CORBIN, Ky. (LEX 18) — Over the past few weeks, there have been multiple incidents involving the Ku Klux Klan across central and eastern Kentucky.
There have been multiple reports from communities across central and eastern Kentucky of fliers that are recruiting for the Ku Klux Klan. One activist in Corbin says it's a bad sign for the state of the community.
LGBTQ+ advocate and protest organizer, Trent Osborne, says, "I think it's incredibly frightening. To me, it's a signal of an all-out war that they have declared. These people are not going to stop, they are going to harm people, they are going to hurt your communities, they are going to tear apart families."
In early June, Osborne was protesting recent legislation impacting the LGBTQ+ community when he and the group were approached by two armed men claiming to be members of the KKK. Osborne recalls a story from a friend’s grandfather who fought in World War II. He says he was disappointed that after that conflict hate groups survived.
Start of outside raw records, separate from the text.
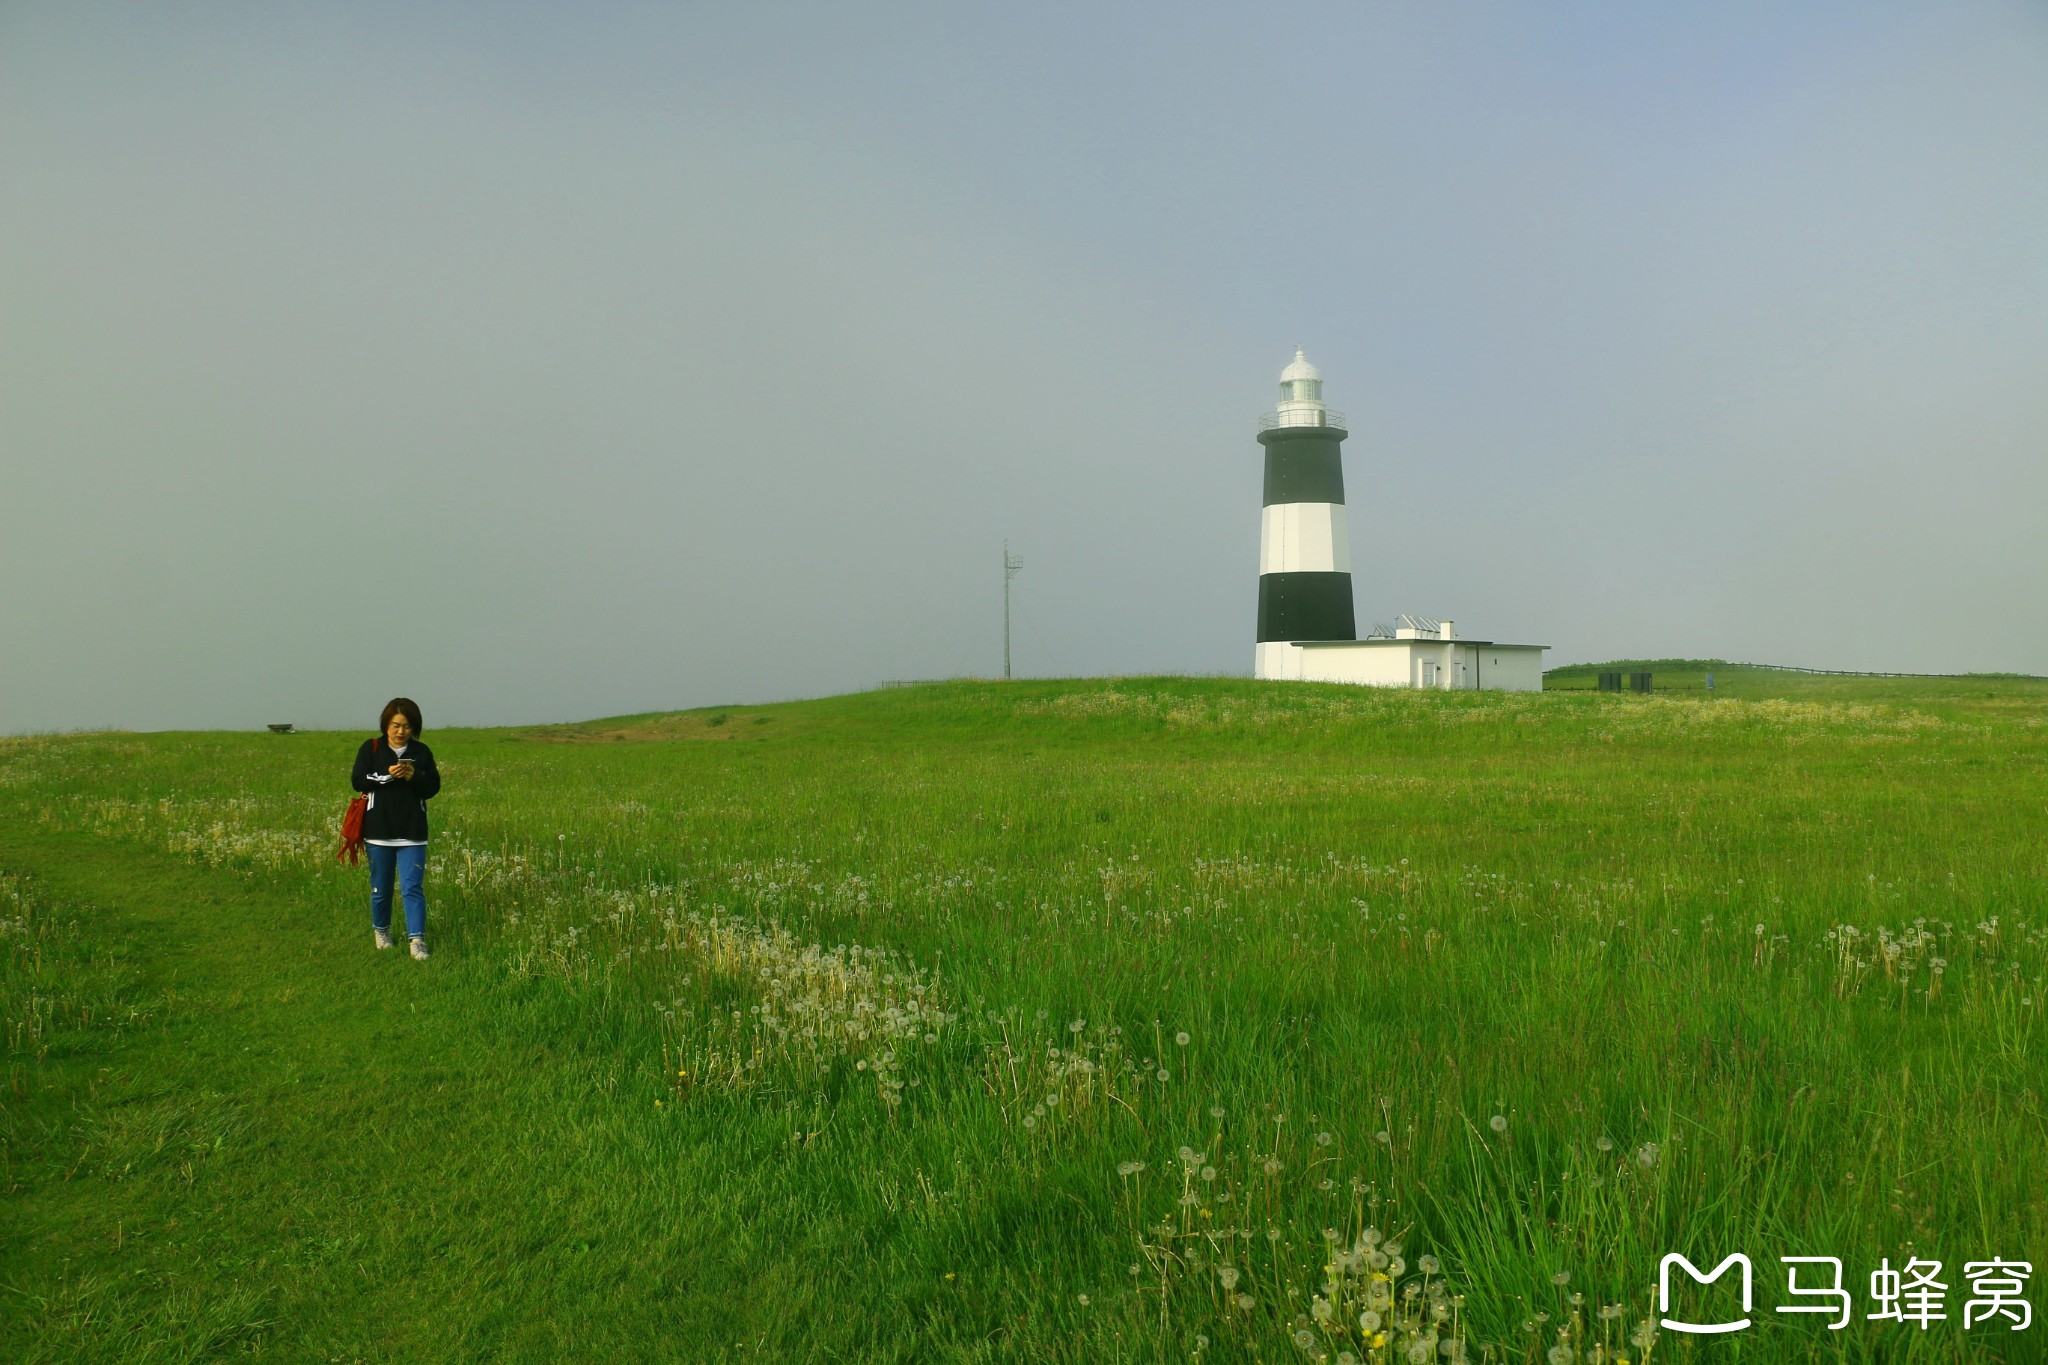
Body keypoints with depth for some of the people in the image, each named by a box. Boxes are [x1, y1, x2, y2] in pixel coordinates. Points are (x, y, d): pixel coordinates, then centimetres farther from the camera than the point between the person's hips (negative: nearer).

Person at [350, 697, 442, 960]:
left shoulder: (422, 752, 5)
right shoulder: (371, 748, 2)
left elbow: (433, 788, 3)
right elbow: (357, 781, -6)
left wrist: (414, 776, -15)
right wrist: (387, 775, -18)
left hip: (412, 832, 0)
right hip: (379, 830, 0)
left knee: (412, 887, -7)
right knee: (381, 887, 11)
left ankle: (418, 940, -9)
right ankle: (380, 931, 32)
He says, "The Nazis survived, the KKK have survived, they are these groups that are still rampaging through our communities, that are still tearing apart families, that are still threatening the very democracy that we have here in America. And it’s very strange to know that in the 1910s and the 1920s, the KKK was looked down upon and they're still active. Still to this day."
In 2021, the Southern Poverty Law Center reported nine hate and anti-government groups here in the Bluegrass. They've been tracking since 2000 and since then, here in Kentucky, they saw a spike in those numbers in 2016 with as many as 23 of those groups. Leaders from the SPLC say that while some of those groups may be quiet for a period, it's still important to know that they're out there and that they exist.
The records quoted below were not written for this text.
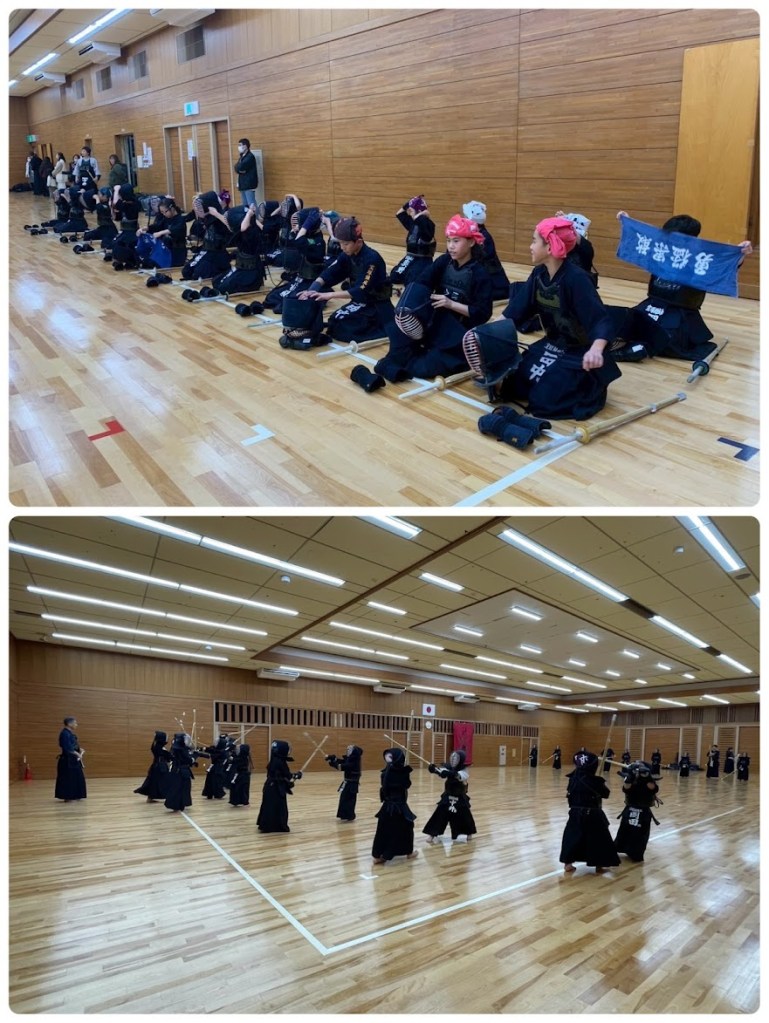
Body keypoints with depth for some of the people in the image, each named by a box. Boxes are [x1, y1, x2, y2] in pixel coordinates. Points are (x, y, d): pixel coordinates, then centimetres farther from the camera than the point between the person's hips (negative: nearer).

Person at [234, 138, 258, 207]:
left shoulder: (250, 156, -10)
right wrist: (240, 170, -4)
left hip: (249, 185, -9)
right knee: (245, 206, 9)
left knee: (251, 206, -12)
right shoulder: (242, 156, 17)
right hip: (243, 184, 9)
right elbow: (237, 169, 14)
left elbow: (240, 167, -16)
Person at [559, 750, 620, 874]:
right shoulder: (595, 781, -16)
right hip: (592, 815, -4)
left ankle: (568, 863, 14)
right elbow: (606, 794, -3)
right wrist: (603, 783, 14)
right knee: (598, 838, 12)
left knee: (572, 835, 15)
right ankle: (599, 866, 19)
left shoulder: (573, 778, -4)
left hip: (576, 813, 4)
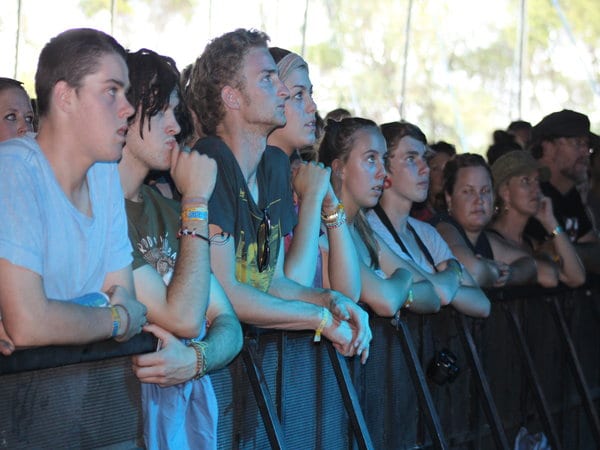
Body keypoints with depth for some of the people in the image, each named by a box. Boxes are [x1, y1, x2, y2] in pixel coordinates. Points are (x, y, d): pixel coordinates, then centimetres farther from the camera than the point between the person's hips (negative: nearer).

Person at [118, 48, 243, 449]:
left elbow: (227, 324, 13)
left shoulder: (164, 208, 16)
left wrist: (196, 359, -9)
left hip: (193, 394, 6)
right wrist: (196, 202, -7)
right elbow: (183, 318, -12)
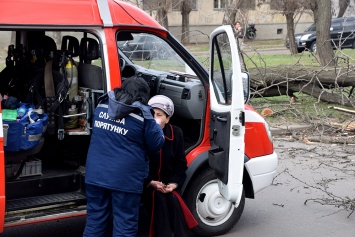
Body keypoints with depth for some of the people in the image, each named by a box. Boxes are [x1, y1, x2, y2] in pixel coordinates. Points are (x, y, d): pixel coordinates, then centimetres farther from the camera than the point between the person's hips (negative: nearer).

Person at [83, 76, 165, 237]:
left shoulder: (102, 105, 7)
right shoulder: (142, 114, -8)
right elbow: (156, 145, -1)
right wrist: (157, 127, 18)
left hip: (95, 174, 5)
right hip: (125, 178, -4)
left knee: (95, 220, 15)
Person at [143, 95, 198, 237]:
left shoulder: (176, 133, -3)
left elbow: (181, 163, 2)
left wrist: (174, 183, -13)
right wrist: (151, 183, -20)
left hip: (170, 183, 2)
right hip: (147, 184, -2)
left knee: (174, 201, -26)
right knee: (159, 200, -29)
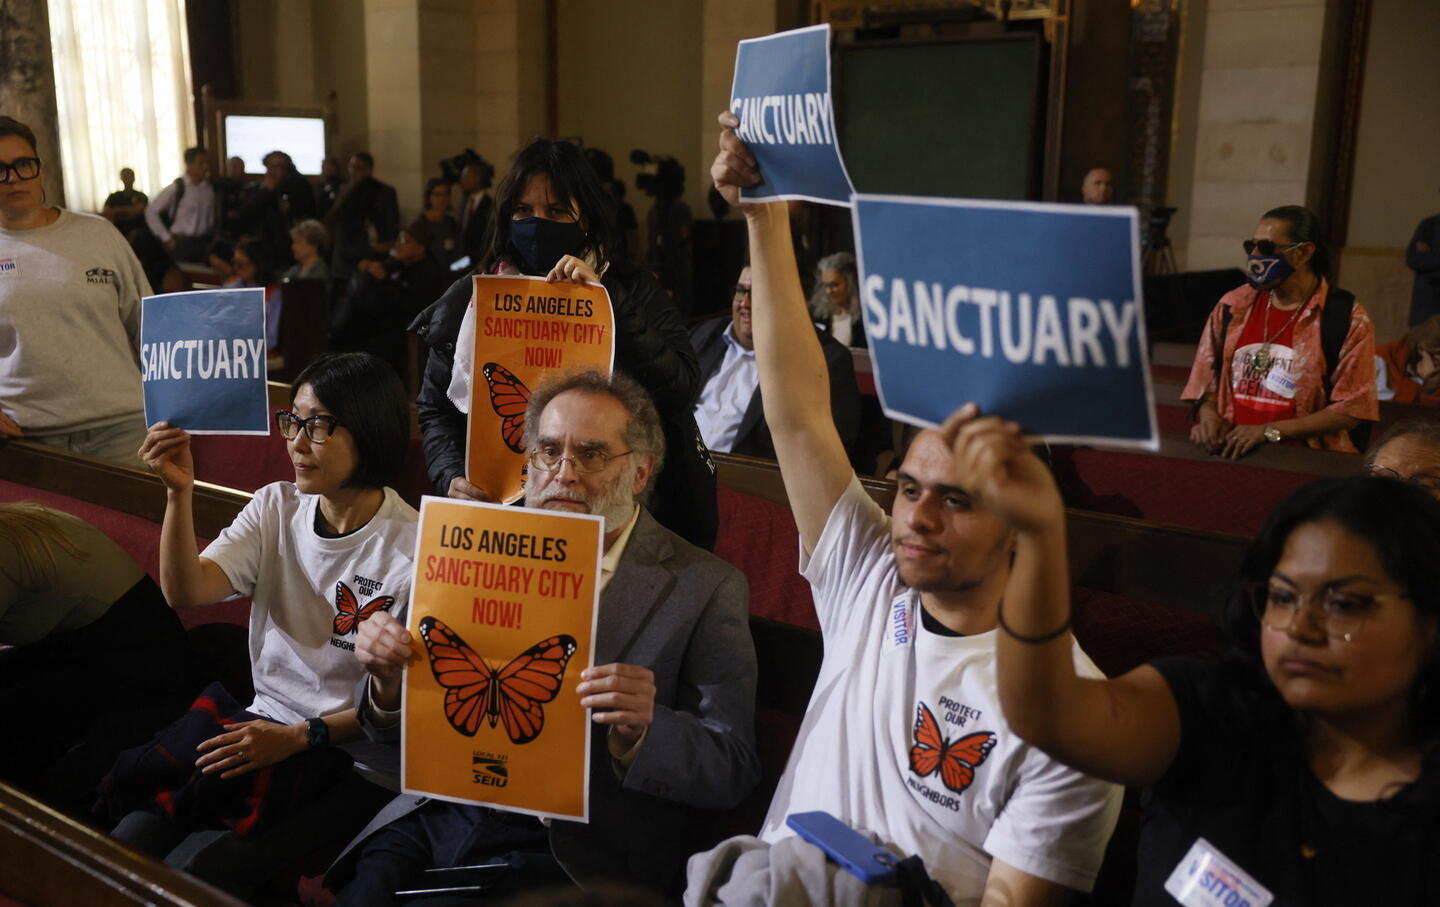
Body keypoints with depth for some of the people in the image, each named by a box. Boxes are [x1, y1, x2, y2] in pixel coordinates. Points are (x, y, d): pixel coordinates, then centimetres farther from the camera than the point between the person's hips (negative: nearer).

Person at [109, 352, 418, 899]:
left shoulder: (414, 547, -13)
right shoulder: (276, 508, 6)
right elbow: (185, 591, -8)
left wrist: (298, 737, -15)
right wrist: (179, 492, -20)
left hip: (356, 759, -5)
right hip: (266, 724, 5)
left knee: (196, 869, -22)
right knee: (129, 843, -16)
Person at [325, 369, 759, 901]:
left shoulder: (704, 588, -4)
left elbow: (733, 773, -7)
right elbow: (396, 730, 12)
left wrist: (639, 733, -26)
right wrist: (388, 683, -12)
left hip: (570, 852, -3)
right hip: (443, 814, 4)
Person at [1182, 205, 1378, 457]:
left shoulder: (1348, 318, -1)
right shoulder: (1233, 306, 10)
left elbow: (1350, 409, -3)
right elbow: (1206, 380, 16)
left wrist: (1269, 431, -11)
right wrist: (1208, 416, -5)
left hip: (1305, 460, -2)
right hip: (1229, 451, 3)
An analyst with the SCLP who wanted to remain anonymous because of the nature of his work, has tracked hate groups across the country. They say, "We monitor different websites, we monitor their own websites, their different all-tech platforms..." They tell me that this branch of the KKK hasn't been active since 2015.
The analyst urges the community to, "Educate yourselves about who they are and what they represent, educate yourself of how they talk and how their language...has seeped into mainstream rhetoric and media."
Osborne says it's time to remember to love one another. "I think that now, more than ever, it's very important to remember to love each other. That now, more than ever, your friends, your neighbors, your community needs you to love one another they're not going to back down. They want you gone and it's time to stand together and do more as a community."
There have been reports of these fliers from the KKK in Mt. Sterling, Lexington, Paris and most recently Corbin.